Subaylarımızın bir kısmı için NATO, bir olanaklar manzumesidir. Bazı generallerin çocukları orduya silah satan şirketlerde çalışma imkânı bulur.
Bazı generallerimiz emekli olunca Amerikan silahlarını satan firmaların temsilcisi olur.
Türkiye Amerika dışından uzay savunma silahı satın alacaksa, bunlar başlar, bu uzay savunma silahı NATO ile uyumlu değil demeye…
Amerika hem uzay savunma silahı satmaz, hem de NATO’yu kullanarak, Çin’den silah alınmasına karşı çıkar. Bazı subaylarımız, Amerikanca bildiği için, Çin uzay savunma silahlarına karşıdır. Çin teknolojisiyle veriyor dahi olsa…
Ne kadar çok NATO ve Amerika ilişkisi olursa bazı subaylar diğer subaylardan öne çıkarlar. Onlar üst rütbelere tırmanırlar.
Kendi ülkesindeki olanakları, eğitimi, yaşamı beğenmeyen bu subaylar artık Amerikancı bir darbeye hazırdırlar. Her yaptıkları darbe de aslında Türk ordusuna karşı darbedir.
Amerika’nın, Türkiye’yi, her anlamda dönüştürme ve değiştirme ihtiyaç duyduğunda bunlar göreve hazırdırlar.
Mustafa Kemal öldükten sonra, Türkiye’de yaşanan milli duruşun, aşama aşama dönüştürülmesi, yukarıda sözünü ettiğim eğitimler sayesinde gerçekleşmiştir.
Bağımsızlık isteyen milliyetçi ve solcular ortaya çıktığında, darbe ihtiyacı çoğalır.
Amerika’nın Türk ordusu içindeki örgütlüğü NATO eğitimleri sayesinde gerçekleşmiştir.

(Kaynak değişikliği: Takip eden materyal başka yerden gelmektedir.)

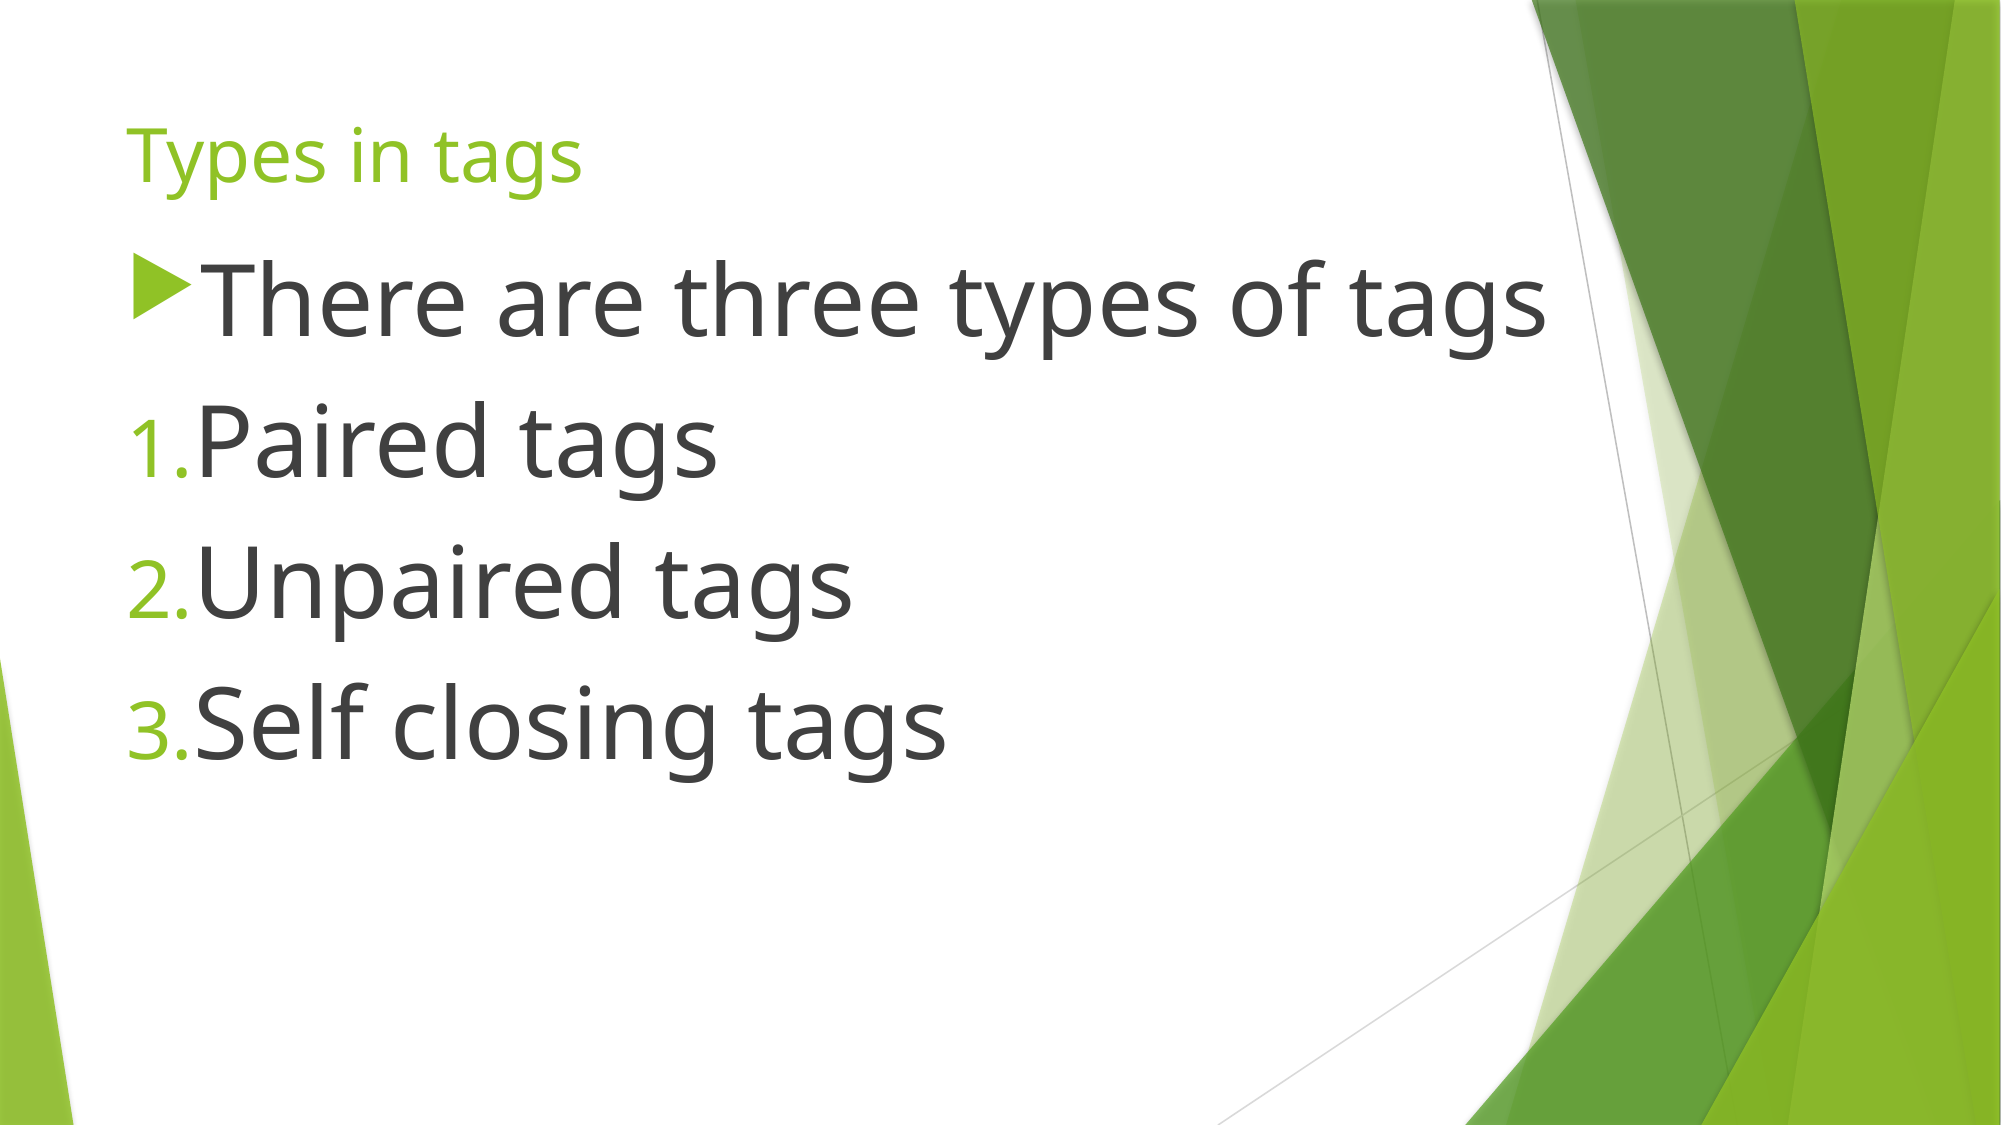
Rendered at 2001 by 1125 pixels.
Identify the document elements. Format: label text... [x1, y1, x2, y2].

title Types in tags [111, 99, 1522, 210]
list There are three types of tags Paired tags Unpaired tags Self closing tags [111, 229, 1597, 836]
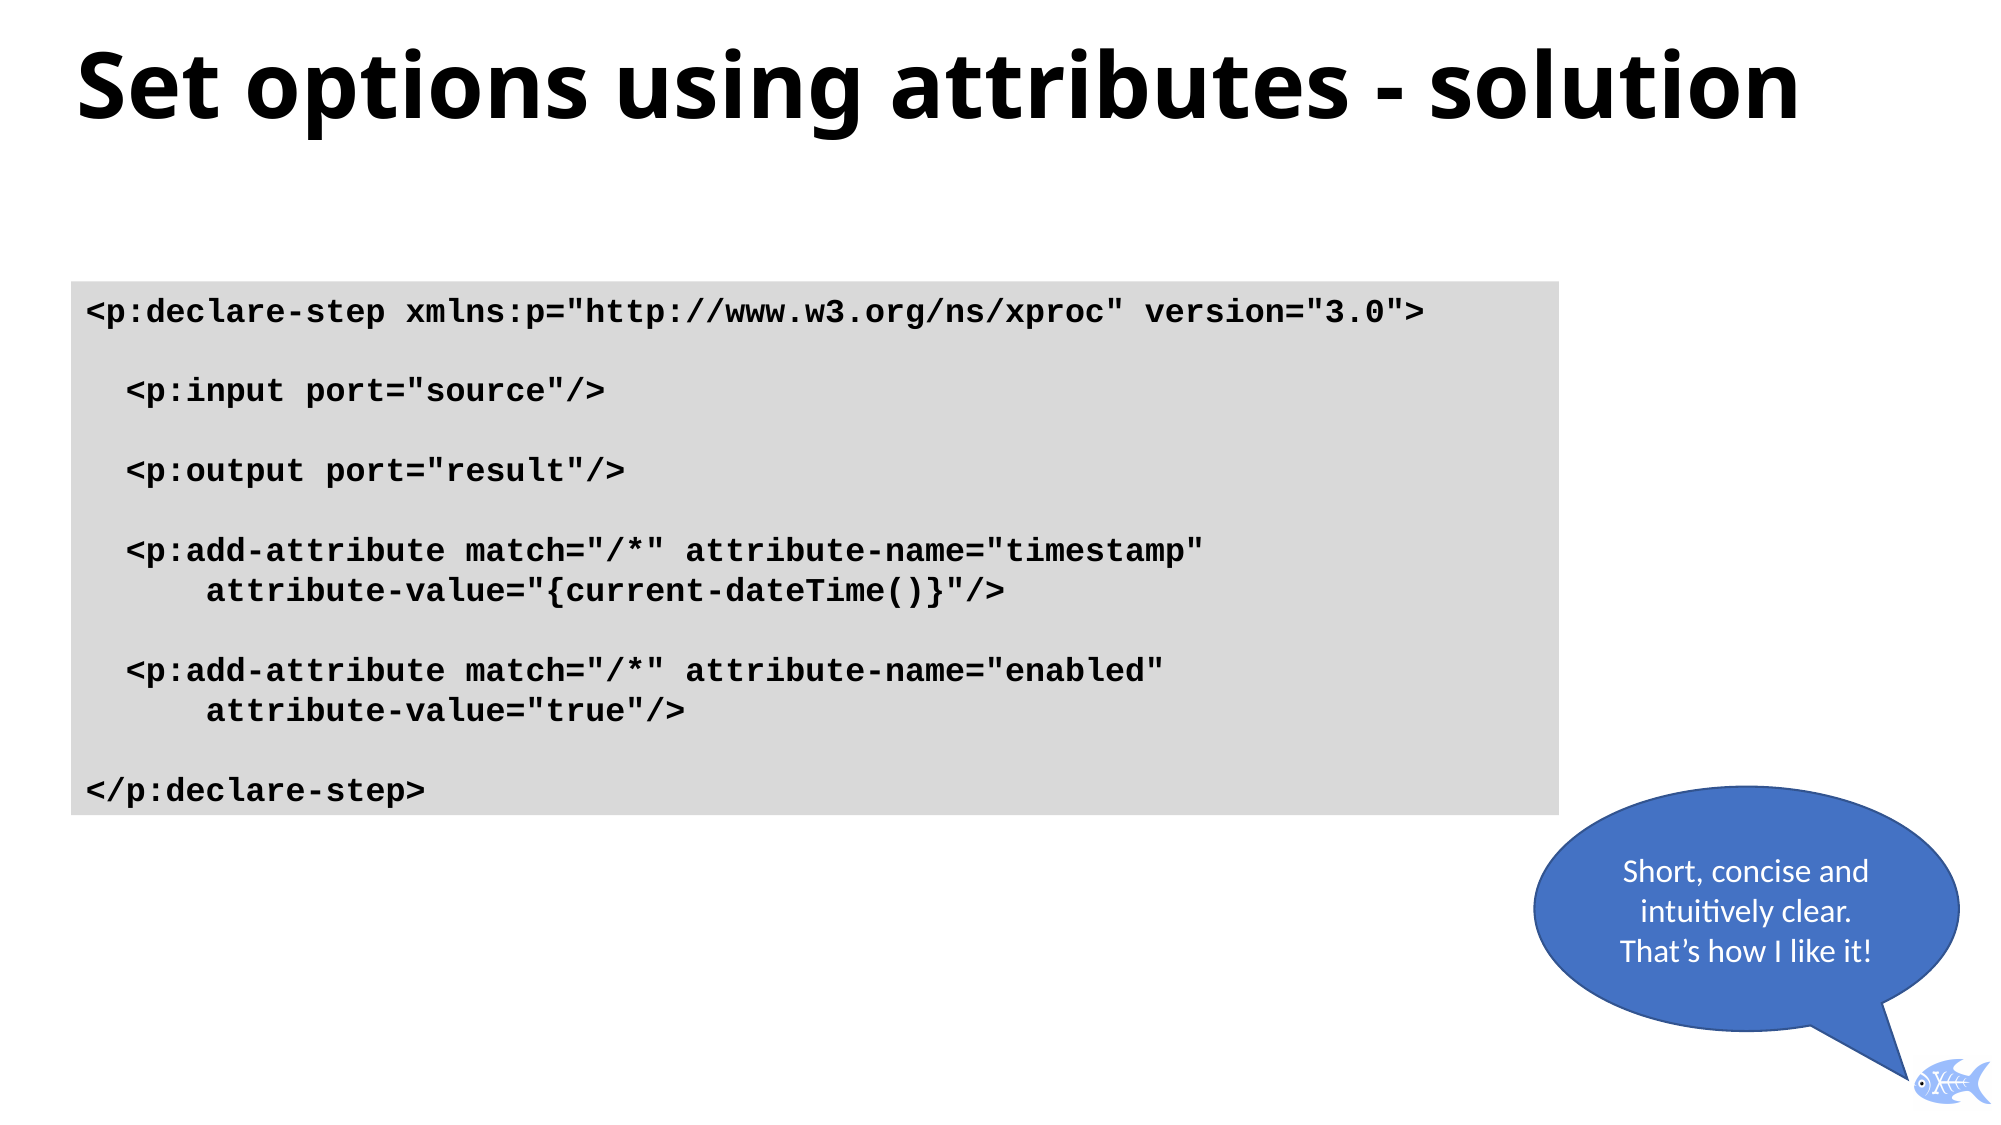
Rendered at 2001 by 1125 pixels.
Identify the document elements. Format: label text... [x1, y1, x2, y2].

picture [1913, 1055, 1992, 1111]
title Set options using attributes - solution [61, 17, 1968, 160]
text_box <p:declare-step xmlns:p="http://www.w3.org/ns/xproc" version="3.0"> <p:input port="source"/> <p:output port="result"/> <p:add-attribute match="/*" attribute-name="timestamp" attribute-value="{current-dateTime()}"/> <p:add-attribute match="/*" attribute-name="enabled" attribute-value="true"/> </p:declare-step> [71, 281, 1559, 816]
text_box Short, concise and intuitively clear. That’s how I like it! [1533, 785, 1960, 1082]
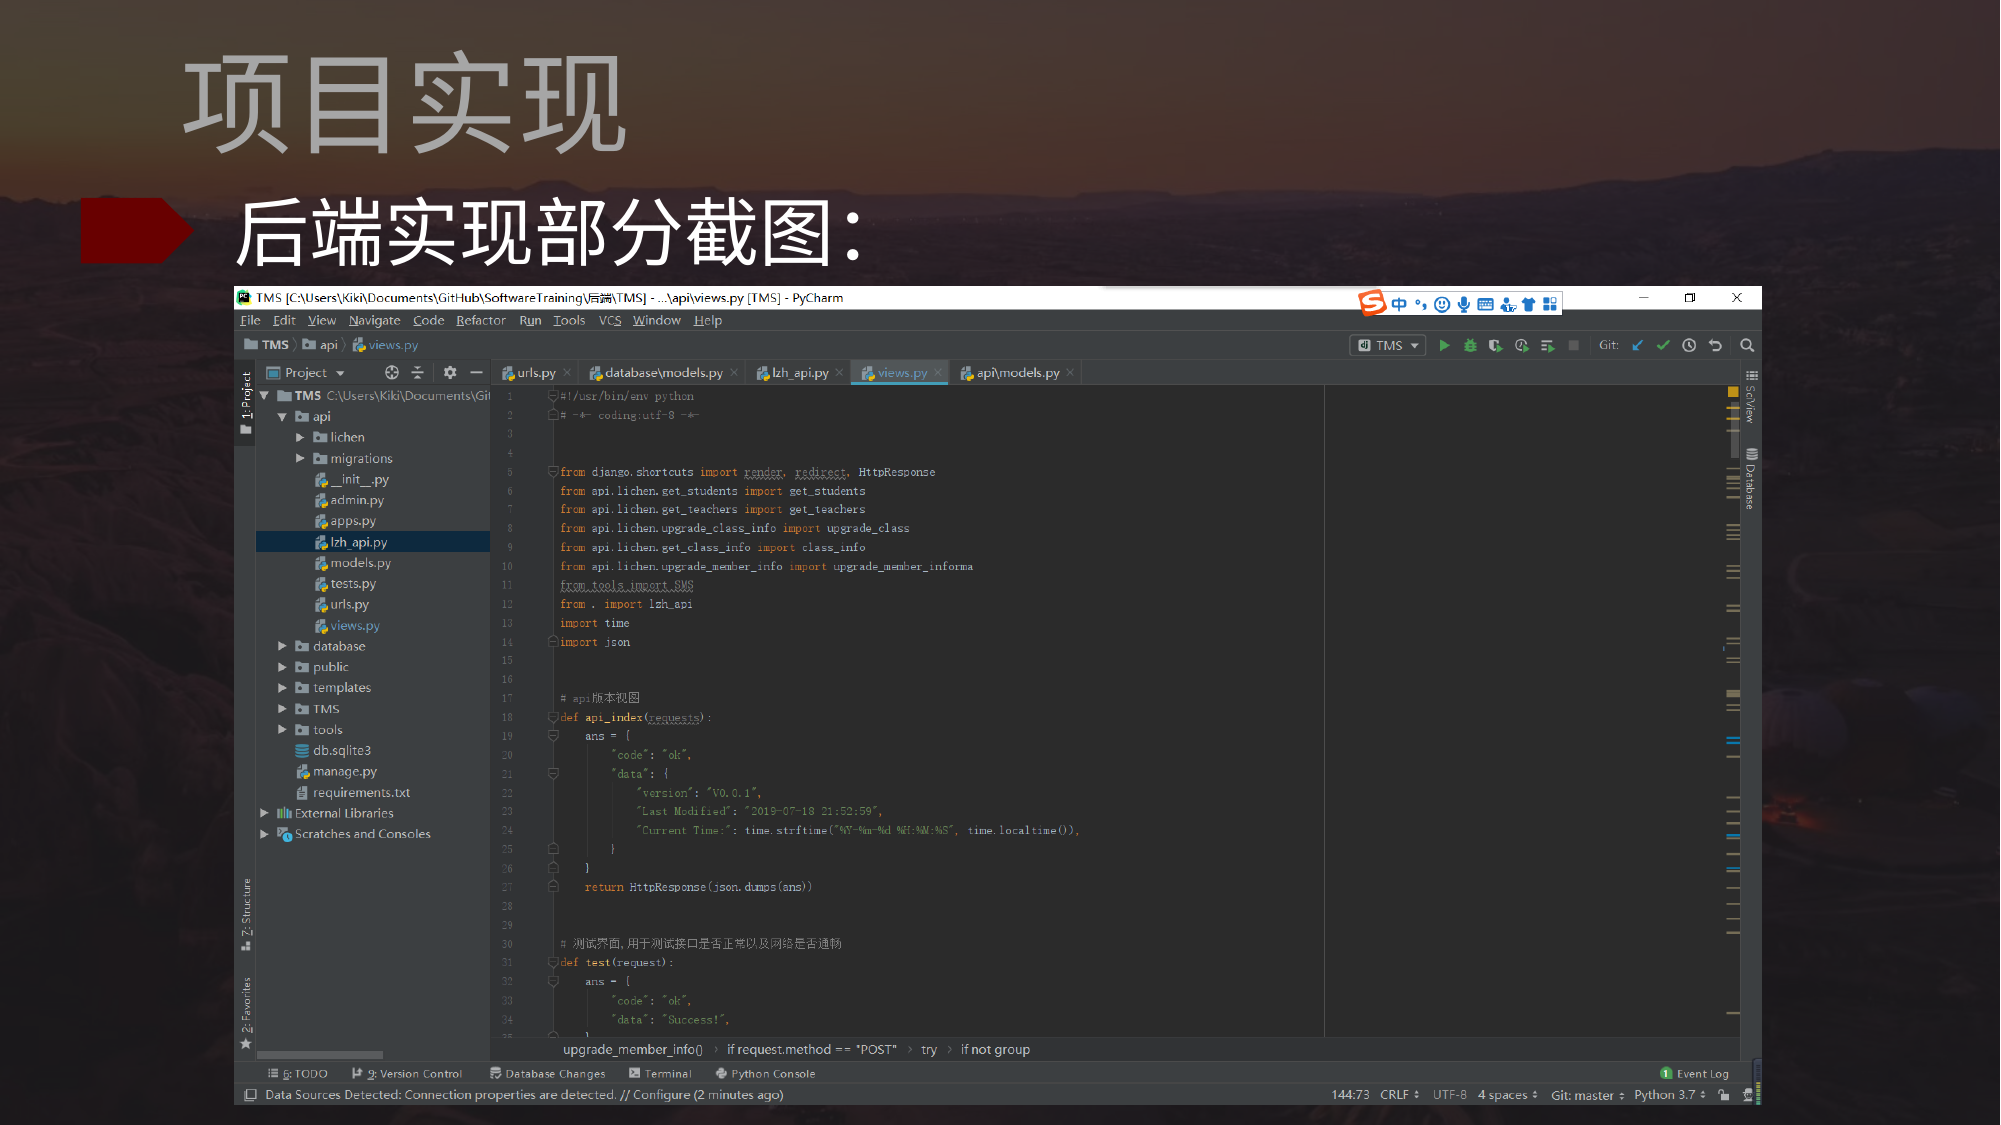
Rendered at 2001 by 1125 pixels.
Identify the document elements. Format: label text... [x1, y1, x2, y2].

text_box [80, 197, 195, 264]
picture [234, 285, 1762, 1105]
text_box 后端实现部分截图： [219, 177, 1294, 283]
text_box 项目实现 [166, 25, 945, 176]
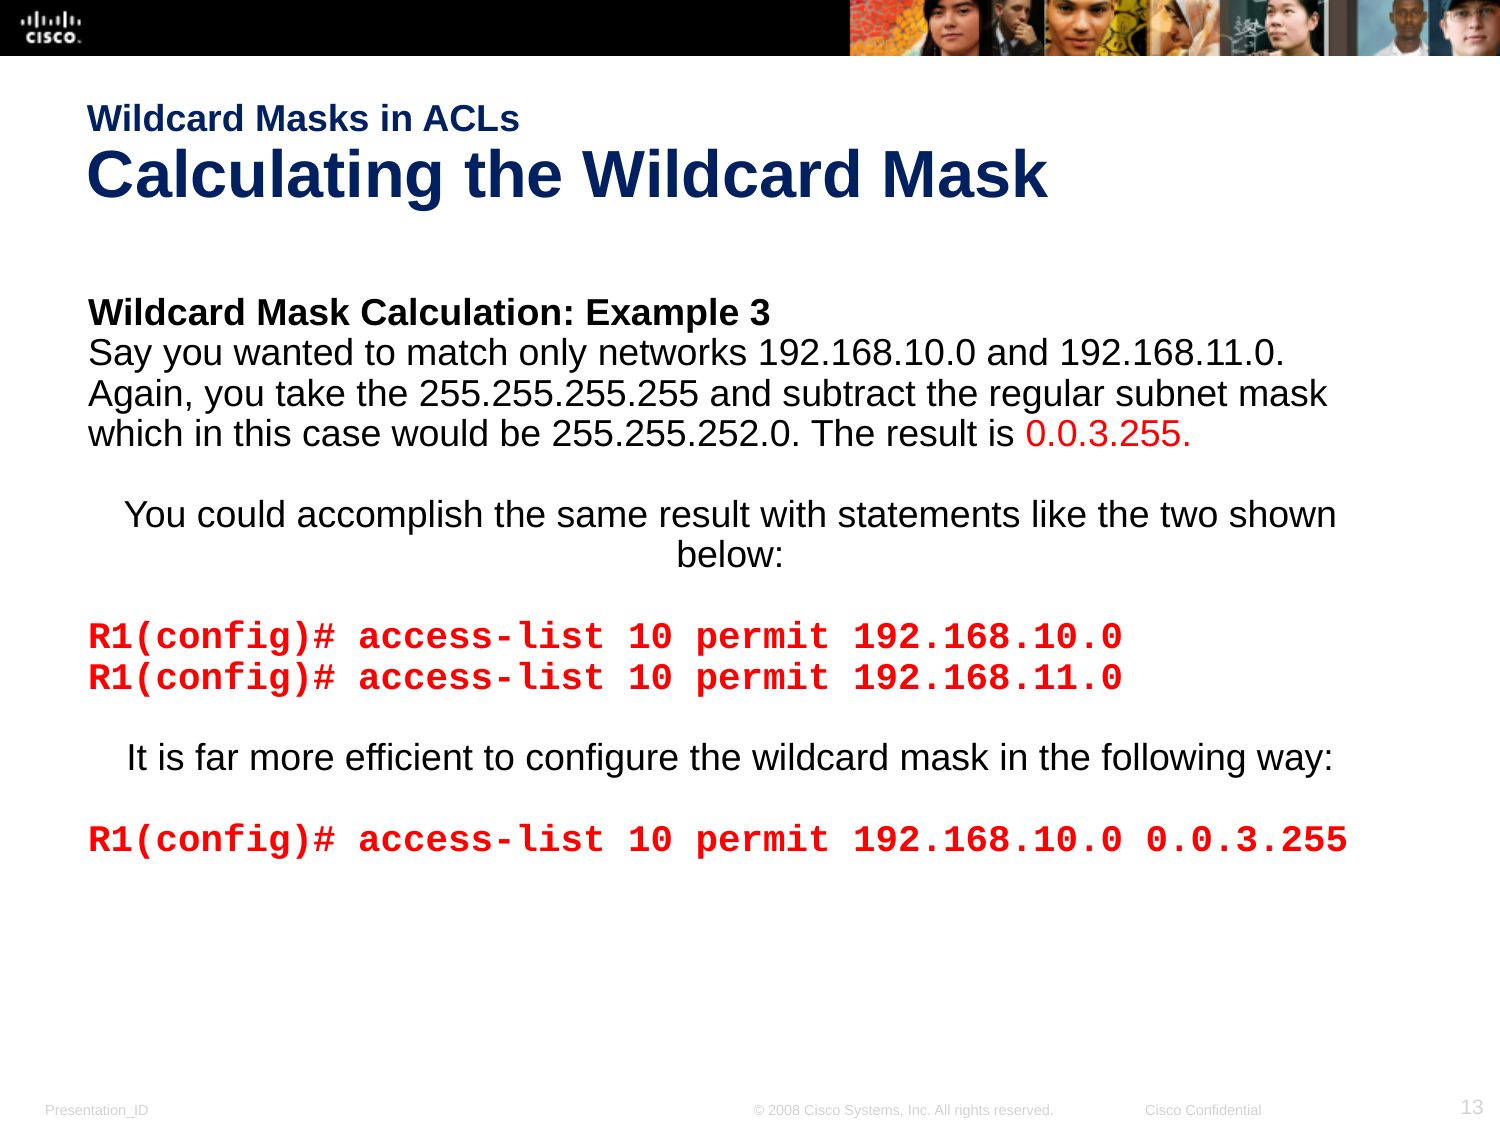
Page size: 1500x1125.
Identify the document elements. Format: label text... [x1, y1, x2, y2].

text_box Wildcard Mask Calculation: Example 3 Say you wanted to match only networks 192.168.10.0 and 192.168.11.0. Again, you take the 255.255.255.255 and subtract the regular subnet mask which in this case would be 255.255.252.0. The result is 0.0.3.255. You could accomplish the same result with statements like the two shown below: R1(config)# access-list 10 permit 192.168.10.0 R1(config)# access-list 10 permit 192.168.11.0 It is far more efficient to configure the wildcard mask in the following way: R1(config)# access-list 10 permit 192.168.10.0 0.0.3.255 [73, 285, 1388, 867]
picture [0, 0, 1500, 56]
title Wildcard Masks in ACLs Calculating the Wildcard Mask [73, 80, 1410, 219]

FETO nereden çıktı derseniz; bu kez Türk devletinin içinde gerçekleşecek darbenin İslam-i meşruiyet içinde yapılmasına gerek duyulmuştur da ondan…
Aslında FETO’cu generaller Amerikancı generallerdir. Çünkü bu generallerin asıl görevi Türk ordusunu zayıflatmaya yöneliktir.
Bu kez darbe ihtiyacı, dört sebepten Amerika için acil ihtiyaç haline gelmiştir.
1-Kuzey Suriye’de kurulacak İsrail koridoru,
2-ABD’nin maşası olan PKK ile Türk ordusunun PKK ile mücadele ediyor olması,
3-Erdoğan’ın önceden kestirilemez davranışları,
4-Türkiye’nin mecburiyetlerinin, git gide Rusya’ya yaklaşmayı zorlaması.
Türk ordusu NATO’daysa, stratejik müttefikimiz Amerika olmaya devam edecekse, darbeler devam eder.